What needs to be done
Your copy should match the entries below exactly, apart from the images.

Information

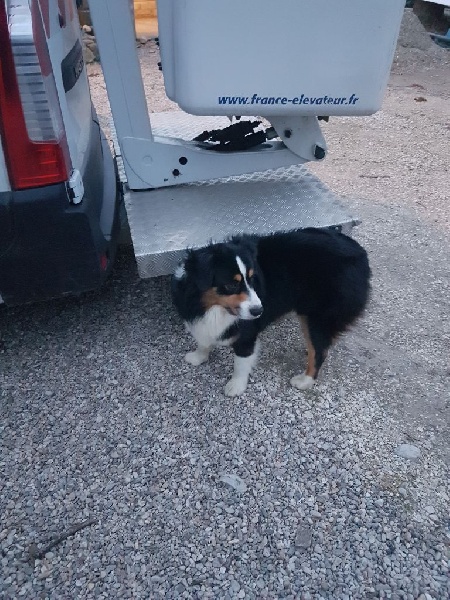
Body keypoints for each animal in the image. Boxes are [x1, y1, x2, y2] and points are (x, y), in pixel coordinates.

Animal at [171, 228, 371, 397]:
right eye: (231, 285)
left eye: (252, 279)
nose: (259, 311)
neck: (212, 306)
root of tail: (361, 252)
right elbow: (203, 341)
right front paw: (198, 357)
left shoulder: (247, 334)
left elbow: (241, 362)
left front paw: (236, 386)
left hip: (317, 317)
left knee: (320, 351)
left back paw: (305, 380)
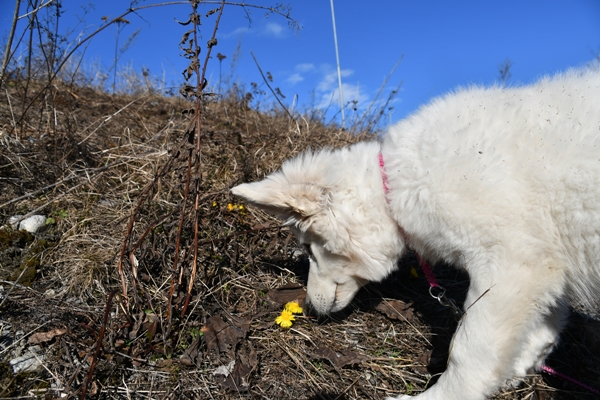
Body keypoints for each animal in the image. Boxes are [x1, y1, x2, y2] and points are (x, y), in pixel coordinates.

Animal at [231, 72, 600, 400]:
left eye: (309, 248)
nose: (309, 307)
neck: (394, 183)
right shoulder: (545, 273)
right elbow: (541, 333)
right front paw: (515, 371)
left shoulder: (513, 265)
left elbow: (469, 350)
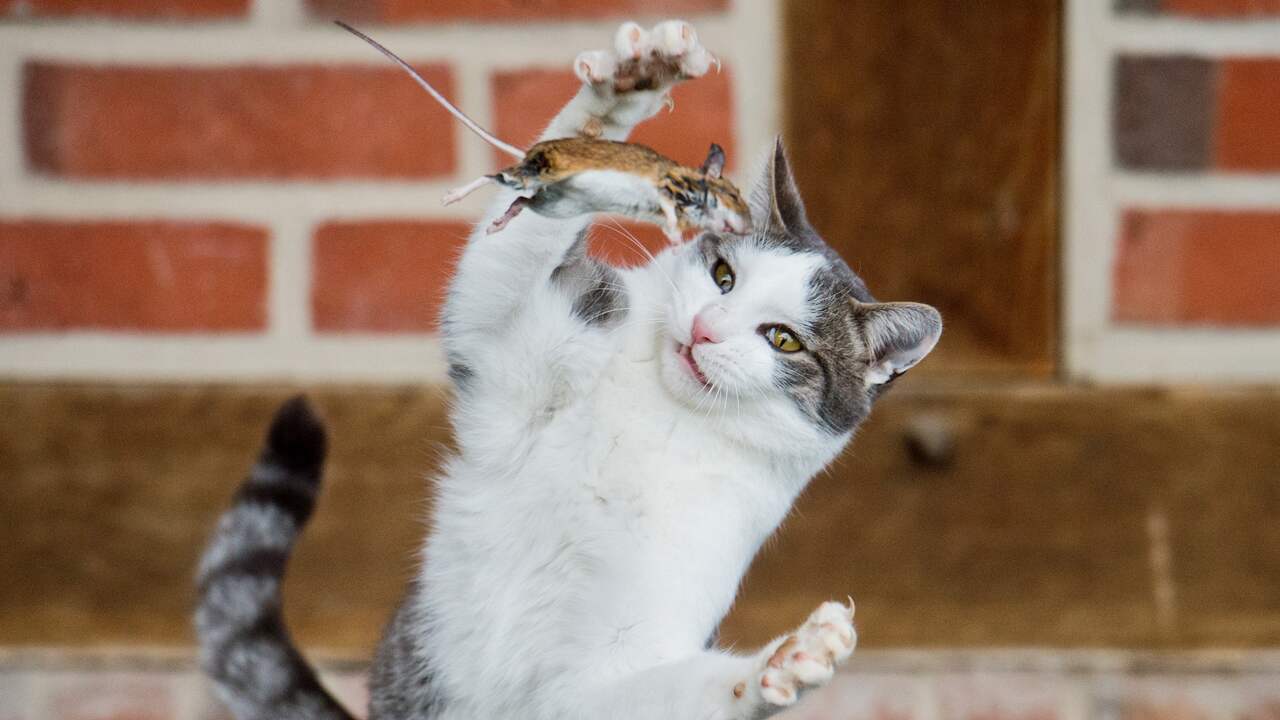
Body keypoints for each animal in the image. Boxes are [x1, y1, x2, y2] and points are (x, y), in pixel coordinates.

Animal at [197, 18, 942, 717]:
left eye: (784, 340)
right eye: (723, 275)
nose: (706, 328)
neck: (663, 420)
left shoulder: (608, 670)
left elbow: (669, 689)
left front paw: (787, 660)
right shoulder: (510, 338)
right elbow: (512, 245)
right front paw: (630, 86)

Solution below
Body keypoints for each animal in the image. Boxes are [x1, y1, x2, y2] and points are (x, y), in pixel coordinates.

Animal at [171, 228, 371, 397]:
right eye: (231, 285)
left eye: (252, 279)
nose: (259, 311)
neck: (212, 306)
root of tail: (361, 252)
right elbow: (203, 341)
right front paw: (198, 357)
left shoulder: (247, 334)
left elbow: (241, 362)
left front paw: (236, 386)
left hip: (317, 317)
left knee: (320, 351)
left back paw: (305, 380)
Body keypoints for each animal in the image. Boxes are [x1, y1, x2, y2] and points are (x, y), in pixel coordinates.

Animal at [231, 72, 600, 400]:
left eye: (309, 248)
nose: (309, 307)
neck: (394, 183)
right shoulder: (545, 273)
right elbow: (541, 333)
right front paw: (515, 371)
left shoulder: (513, 265)
left elbow: (469, 350)
Body keypoints for each animal in the image. Boxes are [x1, y1, x2, y2] and points are (x, y), in pixel coordinates.

Animal at [197, 18, 942, 717]:
left eye: (784, 340)
right eye: (723, 275)
nose: (706, 328)
neck: (663, 420)
left shoulder: (608, 670)
left elbow: (669, 689)
left front paw: (787, 660)
right shoulder: (510, 338)
right elbow: (512, 245)
right front paw: (630, 86)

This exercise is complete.